With Callahan set to move into an every-down role after flourishing as the Bears' No. 3 cornerback and Jackson poised to multitask with responsibilities at safety and cornerback, they immediately helped restore the cornerback position to the strength it was for most of the 2010s, joining four-time Pro Bowler Chris Harris Jr.

But who is the next man up if Callahan, Harris or Jackson is injured? 

The contest for the No. 4 cornerback begins with 2018 third-round pick Isaac Yiadom and veteran De'Vante Bausby, who joined the Broncos in April after leading the Alliance of American Football in interceptions before the league shut down after eight games.

Yiadom played 263 snaps last season, 169 of which came in the Broncos' final four regular-season games.

"It was a long rookie year, for sure.
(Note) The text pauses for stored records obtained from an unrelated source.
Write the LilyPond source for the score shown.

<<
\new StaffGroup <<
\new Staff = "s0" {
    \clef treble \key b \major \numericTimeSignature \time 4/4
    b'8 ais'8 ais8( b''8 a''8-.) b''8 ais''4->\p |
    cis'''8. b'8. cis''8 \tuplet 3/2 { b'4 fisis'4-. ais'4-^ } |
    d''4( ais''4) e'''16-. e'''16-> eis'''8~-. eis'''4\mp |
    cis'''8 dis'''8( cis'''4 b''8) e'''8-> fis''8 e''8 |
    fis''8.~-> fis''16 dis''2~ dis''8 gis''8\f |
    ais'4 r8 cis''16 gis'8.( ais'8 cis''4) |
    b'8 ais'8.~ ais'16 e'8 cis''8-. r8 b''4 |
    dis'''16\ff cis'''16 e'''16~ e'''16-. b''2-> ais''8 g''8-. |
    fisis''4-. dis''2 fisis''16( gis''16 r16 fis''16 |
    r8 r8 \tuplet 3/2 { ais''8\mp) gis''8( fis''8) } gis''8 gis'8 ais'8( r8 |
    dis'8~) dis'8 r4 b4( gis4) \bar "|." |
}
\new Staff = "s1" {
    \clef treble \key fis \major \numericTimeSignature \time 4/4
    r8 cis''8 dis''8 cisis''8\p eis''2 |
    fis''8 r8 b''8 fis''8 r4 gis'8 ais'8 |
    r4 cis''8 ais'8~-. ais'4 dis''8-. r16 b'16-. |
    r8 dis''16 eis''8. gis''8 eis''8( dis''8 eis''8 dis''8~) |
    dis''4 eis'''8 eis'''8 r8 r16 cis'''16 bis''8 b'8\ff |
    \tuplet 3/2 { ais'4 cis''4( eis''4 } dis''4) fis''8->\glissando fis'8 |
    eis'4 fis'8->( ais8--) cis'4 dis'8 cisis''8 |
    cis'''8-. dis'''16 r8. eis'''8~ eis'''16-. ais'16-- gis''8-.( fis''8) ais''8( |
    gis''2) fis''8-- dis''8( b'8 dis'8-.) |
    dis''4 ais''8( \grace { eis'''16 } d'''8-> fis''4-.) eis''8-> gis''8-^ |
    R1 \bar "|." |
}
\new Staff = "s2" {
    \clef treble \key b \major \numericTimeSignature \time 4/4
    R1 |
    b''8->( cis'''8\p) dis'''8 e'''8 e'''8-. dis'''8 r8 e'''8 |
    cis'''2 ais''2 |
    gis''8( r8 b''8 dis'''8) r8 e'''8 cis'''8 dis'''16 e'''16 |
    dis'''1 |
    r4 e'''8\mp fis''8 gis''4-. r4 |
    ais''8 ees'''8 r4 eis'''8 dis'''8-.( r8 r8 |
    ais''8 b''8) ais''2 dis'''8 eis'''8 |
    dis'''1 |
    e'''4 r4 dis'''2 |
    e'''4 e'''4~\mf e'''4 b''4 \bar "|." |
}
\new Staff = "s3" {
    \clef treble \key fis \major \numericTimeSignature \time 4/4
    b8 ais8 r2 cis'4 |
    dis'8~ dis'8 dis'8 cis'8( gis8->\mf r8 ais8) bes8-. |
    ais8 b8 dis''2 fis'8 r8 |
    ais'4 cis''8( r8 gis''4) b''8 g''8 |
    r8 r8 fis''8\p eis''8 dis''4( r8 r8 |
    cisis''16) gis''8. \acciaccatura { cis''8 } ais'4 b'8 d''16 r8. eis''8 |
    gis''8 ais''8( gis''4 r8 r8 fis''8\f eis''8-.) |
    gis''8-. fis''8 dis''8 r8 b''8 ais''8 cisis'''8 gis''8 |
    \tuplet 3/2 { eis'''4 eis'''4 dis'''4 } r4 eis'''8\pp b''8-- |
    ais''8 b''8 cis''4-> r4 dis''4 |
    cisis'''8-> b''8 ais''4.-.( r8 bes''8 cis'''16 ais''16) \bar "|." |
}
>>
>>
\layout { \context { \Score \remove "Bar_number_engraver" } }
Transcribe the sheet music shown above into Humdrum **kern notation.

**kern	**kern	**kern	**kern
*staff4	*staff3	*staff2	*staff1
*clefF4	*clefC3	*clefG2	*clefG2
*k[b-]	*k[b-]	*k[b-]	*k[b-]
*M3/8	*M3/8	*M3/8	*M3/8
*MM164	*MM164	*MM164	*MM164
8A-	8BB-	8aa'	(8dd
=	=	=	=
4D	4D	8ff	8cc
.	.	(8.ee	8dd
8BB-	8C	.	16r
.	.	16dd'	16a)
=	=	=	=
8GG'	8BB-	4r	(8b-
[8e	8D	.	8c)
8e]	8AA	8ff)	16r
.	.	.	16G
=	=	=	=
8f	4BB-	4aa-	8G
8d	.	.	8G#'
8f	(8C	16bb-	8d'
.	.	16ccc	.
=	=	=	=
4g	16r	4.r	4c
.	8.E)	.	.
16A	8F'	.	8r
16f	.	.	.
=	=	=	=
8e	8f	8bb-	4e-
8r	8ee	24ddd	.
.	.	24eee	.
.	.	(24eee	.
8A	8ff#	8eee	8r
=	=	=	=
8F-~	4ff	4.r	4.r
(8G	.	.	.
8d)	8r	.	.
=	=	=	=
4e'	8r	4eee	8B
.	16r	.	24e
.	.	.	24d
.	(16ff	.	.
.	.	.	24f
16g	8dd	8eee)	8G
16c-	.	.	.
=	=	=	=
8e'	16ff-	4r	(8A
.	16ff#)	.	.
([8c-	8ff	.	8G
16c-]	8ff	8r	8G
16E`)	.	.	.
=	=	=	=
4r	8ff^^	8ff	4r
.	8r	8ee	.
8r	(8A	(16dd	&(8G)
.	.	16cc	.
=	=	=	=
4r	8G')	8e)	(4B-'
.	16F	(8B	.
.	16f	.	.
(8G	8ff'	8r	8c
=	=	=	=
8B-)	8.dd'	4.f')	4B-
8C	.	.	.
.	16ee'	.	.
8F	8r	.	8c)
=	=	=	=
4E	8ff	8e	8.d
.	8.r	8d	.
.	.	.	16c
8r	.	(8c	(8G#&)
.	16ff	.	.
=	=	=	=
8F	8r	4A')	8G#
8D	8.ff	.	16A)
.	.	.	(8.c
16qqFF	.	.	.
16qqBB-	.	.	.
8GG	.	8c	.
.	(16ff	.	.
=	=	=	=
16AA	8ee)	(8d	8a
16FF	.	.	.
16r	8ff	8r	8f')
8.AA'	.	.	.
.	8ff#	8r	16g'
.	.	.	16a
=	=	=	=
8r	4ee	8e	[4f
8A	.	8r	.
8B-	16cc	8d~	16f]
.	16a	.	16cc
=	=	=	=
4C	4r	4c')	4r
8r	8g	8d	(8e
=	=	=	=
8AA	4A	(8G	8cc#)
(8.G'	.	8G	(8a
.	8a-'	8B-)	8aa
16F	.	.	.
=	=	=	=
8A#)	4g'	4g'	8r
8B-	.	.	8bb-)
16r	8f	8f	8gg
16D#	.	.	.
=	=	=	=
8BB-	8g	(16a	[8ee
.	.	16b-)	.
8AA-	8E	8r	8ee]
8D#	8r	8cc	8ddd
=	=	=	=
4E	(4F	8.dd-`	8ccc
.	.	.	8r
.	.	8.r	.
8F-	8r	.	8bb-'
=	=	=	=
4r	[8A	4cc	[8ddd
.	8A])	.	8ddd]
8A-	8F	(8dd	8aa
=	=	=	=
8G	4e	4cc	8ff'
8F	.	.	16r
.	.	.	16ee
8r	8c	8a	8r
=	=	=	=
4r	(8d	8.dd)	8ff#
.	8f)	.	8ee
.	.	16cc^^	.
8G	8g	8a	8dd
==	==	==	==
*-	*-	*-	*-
I learned so much," Yiadom said last week. "But the No. 1 thing I learned is the game. The speed of the game wasn't new to me, because I knew it was going to be fast. But it was just understanding football concepts, how to study, what to look for, how to go about playing corner."

To continue sharpening his skills, Yiadom joined wide receivers Courtland Sutton and DaeSean Hamilton in Florida for some extra training and workout sessions in late June.

"Most of the days, we would wake up, work out, come back home, relax, and then at night time, once the sun and humidity go down, we would go do position work," Yiadom said.

That extra work allowed Yiadom to build off an offseason that saw him focus on learning how to play off the line of scrimmage, which was a focal point of his work with Defensive Coordinator Ed Donatell.

"That's something I really emphasized this offseason. He helped me learn where to look, where my help is," Yiadom said. "How to stay square in my [back]pedal is a key thing that we've been working on, because as a defensive back, nobody really backpedals anymore, but if you can backpedal at an elite level, you won't get beat that often."

Bausby was able to make an early impression after joining the Broncos as he capitalized off the absence of Harris and the decision to ease Callahan and Yiadom up to full-speed work during the first weeks of the Broncos' offseason program. Bausby arrived in game shape thanks to his work in the AAF.

"We had [voluntary veteran] minicamp here my second week here, and I was still in midseason form, so I was out there flying around, going crazy, making plays," Bausby said.

Also aiding Bausby is the presence of Donatell and Head Coach Vic Fangio, who coached him in Chicago during the 2015 and 2016 seasons. Bausby has a firm grasp on what the scheme and coaches ask of the defensive backs.

"I think what makes our defensive backs unique is that we're ballhawks, but at the same time [we work on] little things like knowing the receiver's timing, knowing when to look for the ball in press coverage or knowing when to jump a route in off-man [coverage]," Bausby said last month. "Little things like that kind of separate us from a lot of other teams." 

The ability to succeed at executing those "little things" will also determine who ends up as the No. 4 cornerback.